I'm confused about the way to approach this exercises, I've been introduced complex analysis a few weeks ago.
If I have, for example, $f(z)=\sqrt z$ what I'm tempted to do is to find some derivarives $f,f',f'',f''',...$ to see if I can guess the n-th term and write it's taylor polynomial around the origin.
Another way is to find some way to write $f(z)$ with terms whose series expansion are used frequently and well known.
My question is: what is necessary to be able to expand $f(z)$ as a power series around $z_0$? Is there a way am I missing? how can we do this kind of exercises?
Thanks for your time.
A Taylor series expansion is possible for a function $f\colon\mathbb C\to\mathbb C$ is possible (converges) at $z_0$ if $f$ is complex analytic in a neighborhood of the point $z_0$.

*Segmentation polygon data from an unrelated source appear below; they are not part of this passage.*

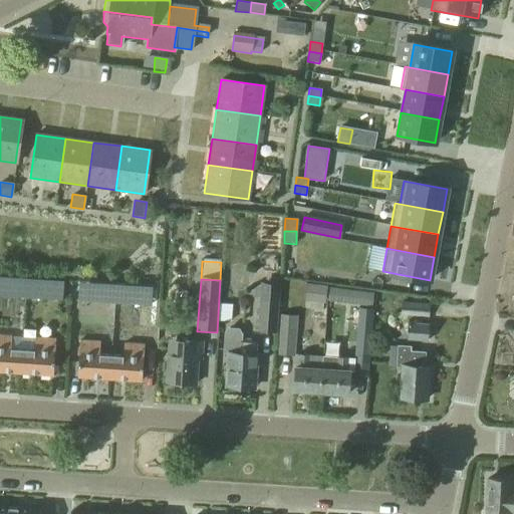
[(275,332),(278,284),(259,283),(256,331),(275,332)]
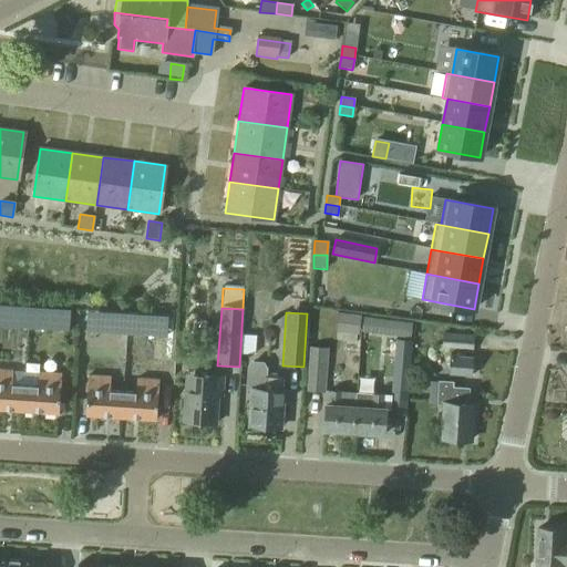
[(333,329),(360,331),(361,316),(334,315),(333,329)]
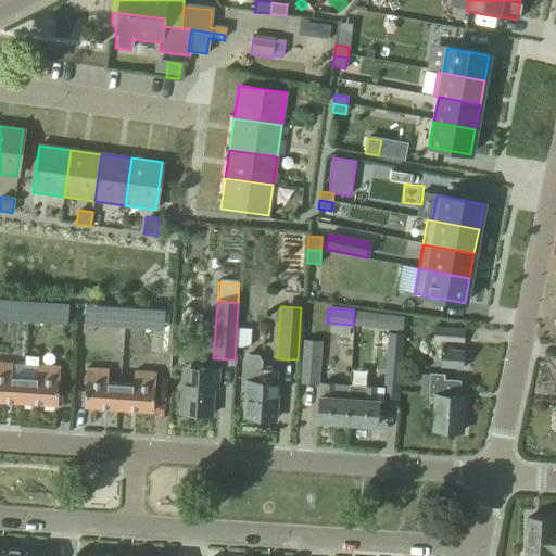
[(376,314),(356,311),(354,328),(374,330),(376,314)]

The square root function has two issues. First, at the origin it is not even analytic: it does not satisfy the Cauchy–Riemann equations because it is not even differentiable. In addition, outside the origin it is not single-valued. If you choose a branch (see below) of the square root, then it is analytic in a neighborhood of any $z_0\neq0$.
There is also a possibility to have a series expansion around singular points. This is known as a Laurent series, but at this stage you should focus on analytic functions and Taylor series. But even the Laurent series does not exist for all functions. It requires that the singularity is of a suitable nice kind, and the one of the square root at the origin does not qualify.
Every non-zero complex number has two square roots, just like a number $x>0$ has two square roots which differ by sign. Taking a branch means choosing one of the two in a consistent way so that the square root function becomes continuous and single-valued. This concept should appear at some later point in your studies in more detail, but this is the idea. Some other functions have more than two options to choose from. For example, the number $1+i$ has three cubic roots and infinitely many logarithms.